Note that due to the snow day, we have decided to make edits to the lab from this point forward. If you are low on time, consider doing task 4.A; if you are all caught up, consider doing 4.B instead for up to 4 bonus points.


4.A Extrapolation

Now that you understand how the Kalman Filter works, you could implement this on your robot and use it to speed up sampling of the estimated distance-to-the-wall (Task 4.B). However, getting the Kalman Filter to work in practice takes time. If you are low on time, do extrapolation instead.

Write a function to extrapolate based on recent ToF sensor values, such that you can drive your robot quickly towards the wall and initiate your stunt at just the right time. While your solution in this lab does not have to be fast, part of your lab 8 grade will be based on the speed of your solution relative to your class mates. Be sure to demonstrate that your solution works by uploading videos and by plotting corresponding raw and estimated data in the same graph.

4.B Implement the Kalman Filter on the Robot (Optional, for up to 4 bonus points!)

(Original task)

If you have time, integrate the Kalman Filter into your Lab 6 PID solution on the Artemis. Before trying to increase the speed of your controller, use your debugging script to verify that your Kalman Filter works as expected.
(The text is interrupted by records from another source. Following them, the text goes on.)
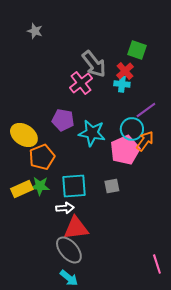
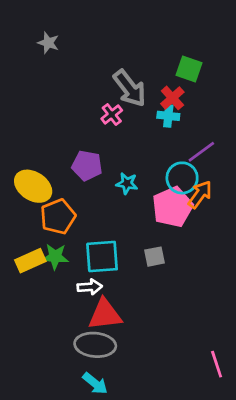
pink cross: (81, 83) -> (112, 114), size x0.7
cyan star: (92, 133) -> (127, 183), size x0.6
gray ellipse: (69, 250) -> (95, 345), turned -44

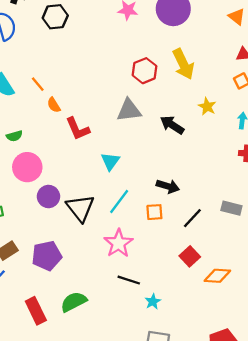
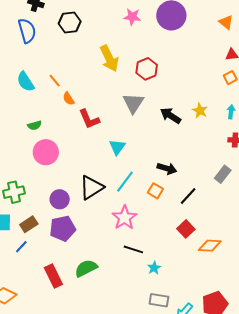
yellow arrow: (183, 64) -> (109, 58), moved
yellow star: (207, 106) -> (200, 111), moved
gray triangle: (129, 110) -> (133, 103), turned -50
purple circle: (48, 197) -> (60, 199), moved
black triangle: (80, 208) -> (91, 187), turned 36
gray rectangle: (231, 208) -> (223, 174), moved, turned -66
orange square: (154, 212) -> (155, 191), turned 35

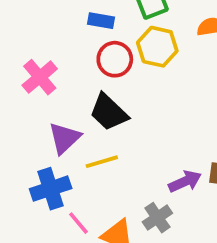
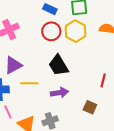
black trapezoid: (109, 112) -> (58, 65), moved
purple arrow: (185, 181) -> (59, 93), moved

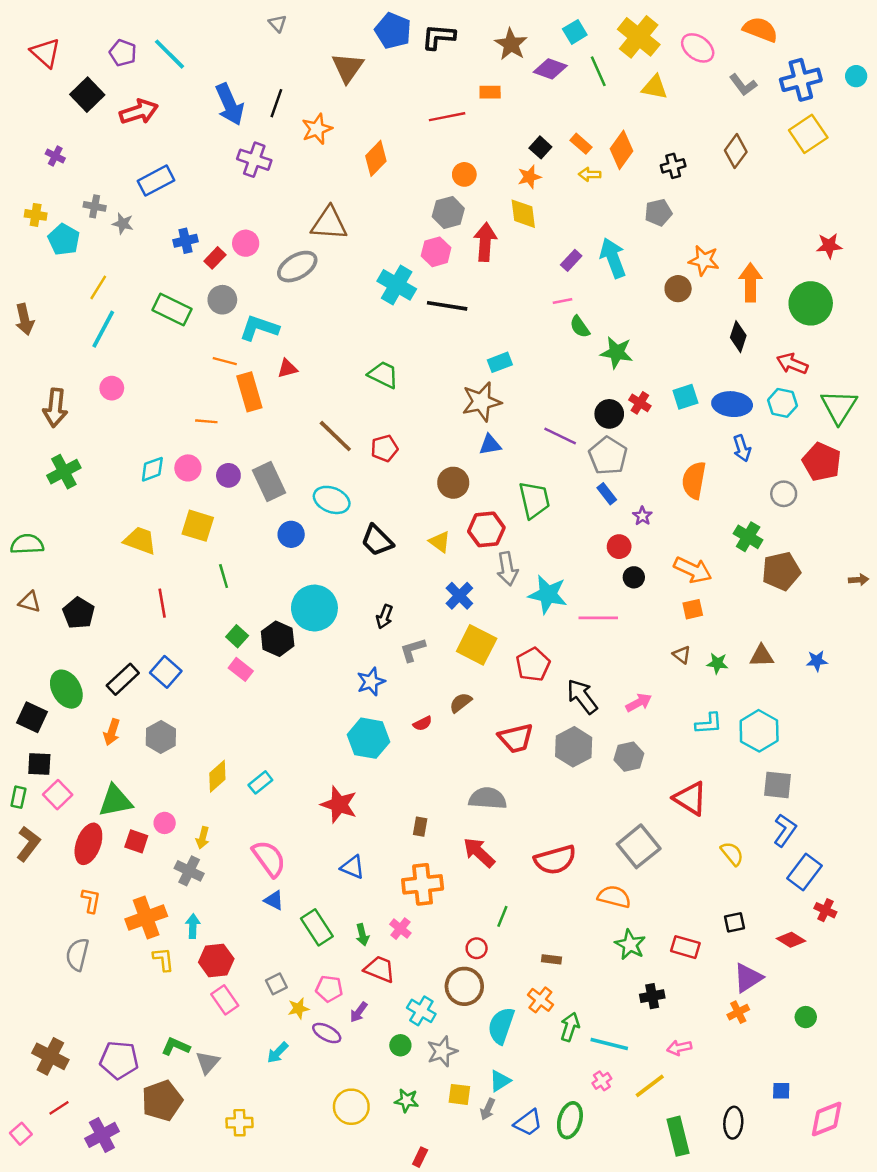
Be sure to demonstrate that your solution works by uploading videos and by plotting corresponding raw and estimated data in the same graph.

The following code snippets gives helpful hints on how to do matrix operations on the robot:

#include <BasicLinearAlgebra.h>    //Use this library to work with matrices:
using namespace BLA;               //This allows you to declare a matrix

Matrix<2,1> state = {0,0};         //Declares and initializes a 2x1 matrix 
Matrix<1> u;                       //Basically a float that plays nice with the matrix operators
Matrix<2,2> A = {1, 1,
                 0, 1};            //Declares and initializes a 2x2 matrix
state(1,0) = 1;                    //Writes only location 1 in the 2x1 matrix.
Sigma_p = Ad*Sigma*~Ad + Sigma_u;  //Example of how to compute Sigma_p (~Ad equals Ad transposed) 

5 Speed things up (optional)

If you want to get a head start on Lab 8, try speeding up your robot using your new KF (or extrapolator) to increase the execution time of your control loop.

Additional tasks for 5000-level students

You’re off the hook in this lab.


Write-up

To demonstrate that you’ve successfully completed the lab, please upload a brief lab report (<800 words), with code snippets (not included in the word count), photos, and/or videos documenting that everything worked and what you did to make it happen.